China joined Russia on Thursday in boycotting a “Friends of Syria” meeting aimed at coordinating efforts to stop violence in the country, where three senior regime officers are among the latest to be killed.
In Beijing, foreign ministry spokesman Liu Weimin told reporters China would not attend the Paris gathering on Friday.
“(China) at present does not consider attending the meeting,” he told reporters.
Russia, a long-time ally of Syrian President Bashar al-Assad, has also said it will stay away from the meeting after accusing the West of seeking to distort a weekend deal by world powers in Geneva aimed at achieving a transition of power.
The Paris meeting follows one in Tunis in February and another in April in Istanbul, both of which called in vain for tougher action against Assad’s government.
The United States, France, Britain, Germany and Arab nations Saudi Arabia and Qatar are leaders of the “Friends of Syria, which has more than 60 members, including most EU states and many Arab League countries.
China backed Russia in Geneva on insisting that Syrians must decide how the transition should be carried out, rather than allow others to dictate their fate, and did not rule out Assad remaining in power in some form.
The West has said Assad should not be part of any new unity government.
China did not attend the previous two “Friends of Syria” meetings either.
On the ground, the Syrian Observatory for Human Rights reported at least 13 people killed nationwide on Thursday, a day after 99 people died in violence that has plagued the country for nearly 16 months.
The Britain-based watchdog has estimated that more than 16,500 people have been killed since the Syria uprising erupted in mid-March last year.
It is not possible to independently verify death tolls for the conflict since the United Nations at the end of 2011 ceased compiling such figures.
The Observatory said six people, including a couple and their child, were killed when regime forces bombarded the town of Maaret al-Numan in the northwestern province of Idlib.
It also said a child was killed in Palmyra, home to one of the country’s most famous tourist sites.
Palmyra’s pristine Roman ruins set off by dramatic desert sunrises and sunsets have earned it the status of a UNESCO protected World Heritage site.
The Observatory said gunmen shot dead a Syrian general and two other senior officers on Wednesday, a day which also saw another two generals killed in combat and in which civilians were the majority of the 99 people killed.

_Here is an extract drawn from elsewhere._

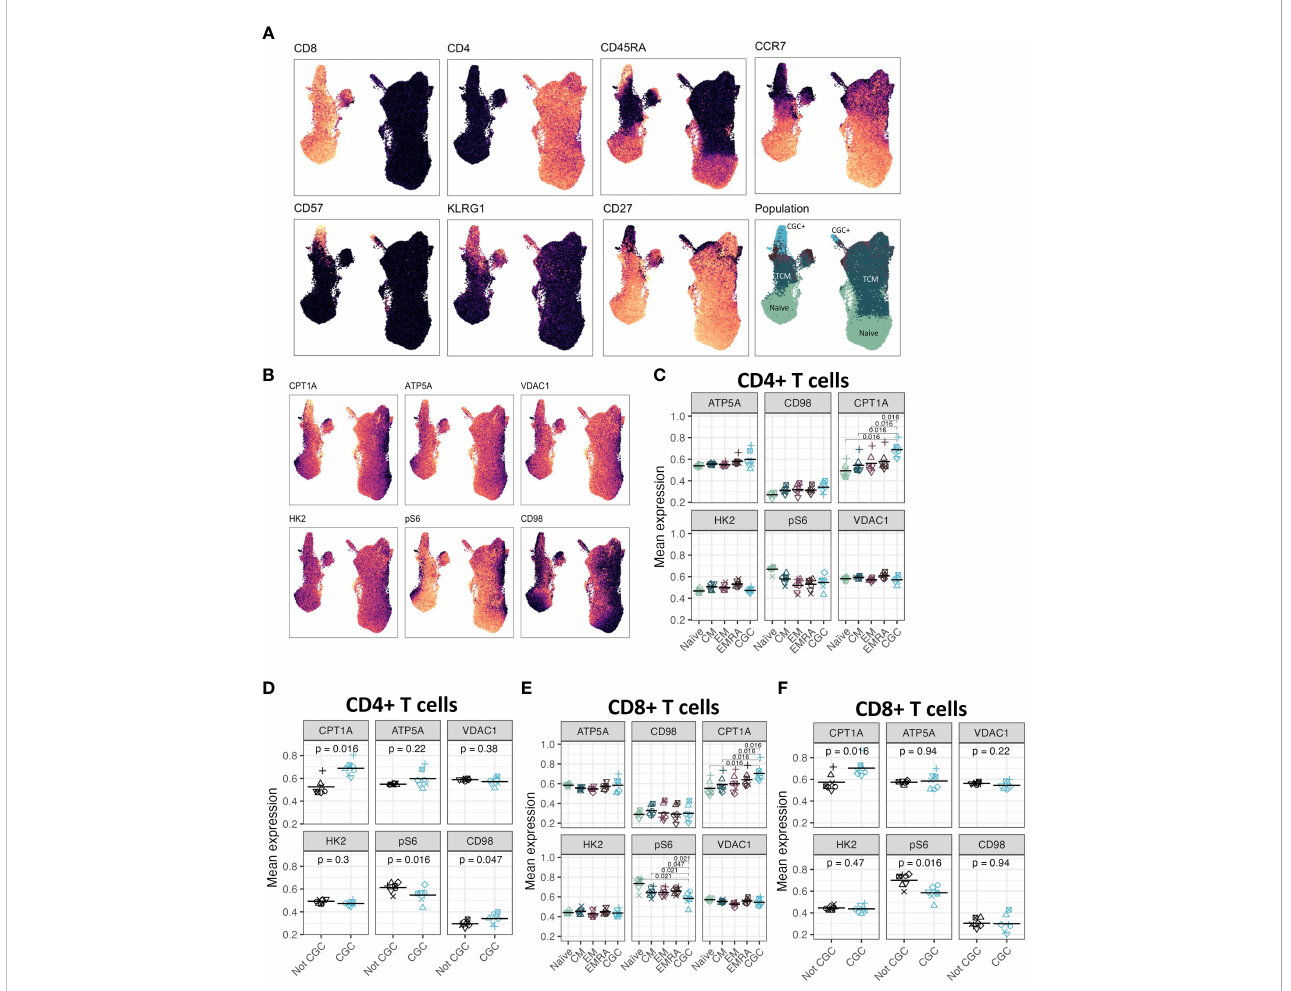
FIGURE 12 CGC + CD4 + T cells have higher expression of carnitine palmitoyl transferase (CPT1A), a rate-limiting enzyme of fatty acid oxidation. UMAPs showing markers used to de fi ne the CGC + T cells (CD28 - KLRG1 + CD27 - ) (A) . CPT1A, ATP5A, VDAC1, HK2, pS6, and CD98 expression were measured by mass cytometry (B) . Dot plots show the expression of each of the metabolic markers between CD4 + naive, central memory (CM), effector memory (EM), TEMRA (EMRA), and CGC T cells (C) , as well as a comparison of CGC + CD4 + T cells and non-CGC + T cells [every other CD4+ T cell] (D) . A similar analysis is shown with CD8 + T cell subsets (E, F) . Statistical analysis (C, E) was performed using pairwise comparisons between the CGC subset and each of the other four populations for each marker, followed by local FDR for multiple hypothesis correction within each marker for the four population comparisons. We only show comparisons with q value<0.05. Statistical analysis of (D, F) was by paired Wilcoxon signed rank test, with no multiple hypothesis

Another general became the 15th such high-ranking officer to flee the conflict-wracked nation when he defected to Turkey on Wednesday, a Turkish diplomat said.
Syria’s northern neighbour, a former ally of Assad, has become home to many defectors, who have formed the Free Syrian Army in opposition to the regime in Damascus.
Around 35,000 displaced Syrians have sought refuge in Turkey since the start of the uprising in mid-March 2011.
One of the most prominent desertions from the Assad regime was the June 22 defection of a pilot who landed his fighter in Jordan.
“These defections hurt the morale of the army,” Riad Kahwaji, who heads the Institute for Near East and Gulf Military Analysis (INEGMA), told AFP.
The scale of defections from one of the largest armies in the Arab world is hard to quantify, despite widespread videos and news reports of dissent.
Meanwhile, Syrians must be able to decide their own fate free of impositions by other countries, Iranian President Mahmoud Ahmadinejad said in a statement posted on his official website on Thursday.
He also accused the United States and its allies of opposing Assad’s regime with the goal of dominating the Middle East and propping up Israel.
“The main enemies… are trying to revive their domination of the region and to save the occupying regime from destruction,” he told visiting Syrian parliamentary speaker Jihad al-Lahham on Wednesday, according to the website.
Meanwhile, whistle-blower Internet website WikiLeaks said on Thursday it was publishing more than two million emails from Syrian political figures dating back to 2006.
“Just now … WikiLeaks began publishing the Syria files, more than two million emails from Syrian political figures, ministries and associated companies dating from August 2006 to March 2012,” spokeswoman Sarah Harrison said in London.